• **Exercise aim**
List every person named in the passage below about the Freight Damaged Foods robbery.

• **Source passage**
Appellant Cochise Miles was tried and convicted of capital-felony murder and two counts of aggravated robbery, resulting in a sentence of life without parole for capital-felony murder plus two consecutive thirty-year sentences for the two counts of aggravated robbery. He now appeals his convictions and challenges the sufficiency of the evidence, the trial court’s refusal to strike a juror for cause, the trial court’s denial of his motions for a mistrial and a new trial, and the trial court’s refusal to enforce the terms of a negotiated plea agreement. We find no error and affirm.
On February 17, 1997, Cochise Miles and Tommy Phillips entered Freight Damaged Foods in southwest Little Rock armed with hand guns. The two hid in back of the store until it closed at 6:00 p.m. Meanwhile, the manager of Freight Damaged Foods, Van Dean Clouse, was unaware of the two men’s presence. After the store closed, he moved to the front of the store to close out the *246registers. Carr Stalnaker, a Frito-Lay employee, was stocking shelves in the rear of the store. At about 6:25 p.m., Phillips went to the front of the store to rob Clouse while Miles stayed in the back to control Stalnaker. Both men were wearing knit caps and bandanas to conceal their identities.
While at the front of the store, Phillips demanded that Clouse give him all the money in the store. Clouse complied and gave him about $200. Phillips then ordered Clouse into a cooler at the rear of the store. He also directed Miles to take Stalnaker to the cooler. As they walked toward the cooler, Stalnaker heard Phillips saying repeatedly, “if there’s not any more money than this, somebody’s gonna die.” Shortly after Clouse and Stalnaker were ushered into a cooler, Phillips and Miles moved them to a second cooler. At that point, Stalnaker and Clouse informed the robbers that they had families and asked the men to just leave with the money. Phillips told them to shut up, and then repeatedly raised and lowered his gun, each time .pointing it at Clouse’s head. Stalnaker realized that Phillips was “psyching himself up” to kill Clouse. Phillips shot Clouse in the head, killing him. Stalnaker then ran out of the cooler, out the back door, and down an alley. During Stalnaker’s escape' Miles fired his weapon twice.1 Stalnaker escaped uninjured. Phillips and Miles then ran through the woods to a nearby equipment rental business where Miles’s bandana and cap were discovered the following day, along with live 9mm and .22 caliber rounds similar to those found at the Freight Damaged Foods store.

• **Collected material**
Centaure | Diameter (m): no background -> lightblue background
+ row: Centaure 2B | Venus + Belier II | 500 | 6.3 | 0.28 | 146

• **Written reply**
Cochise Miles, Tommy Phillips, Van Dean Clouse, Carr Stalnaker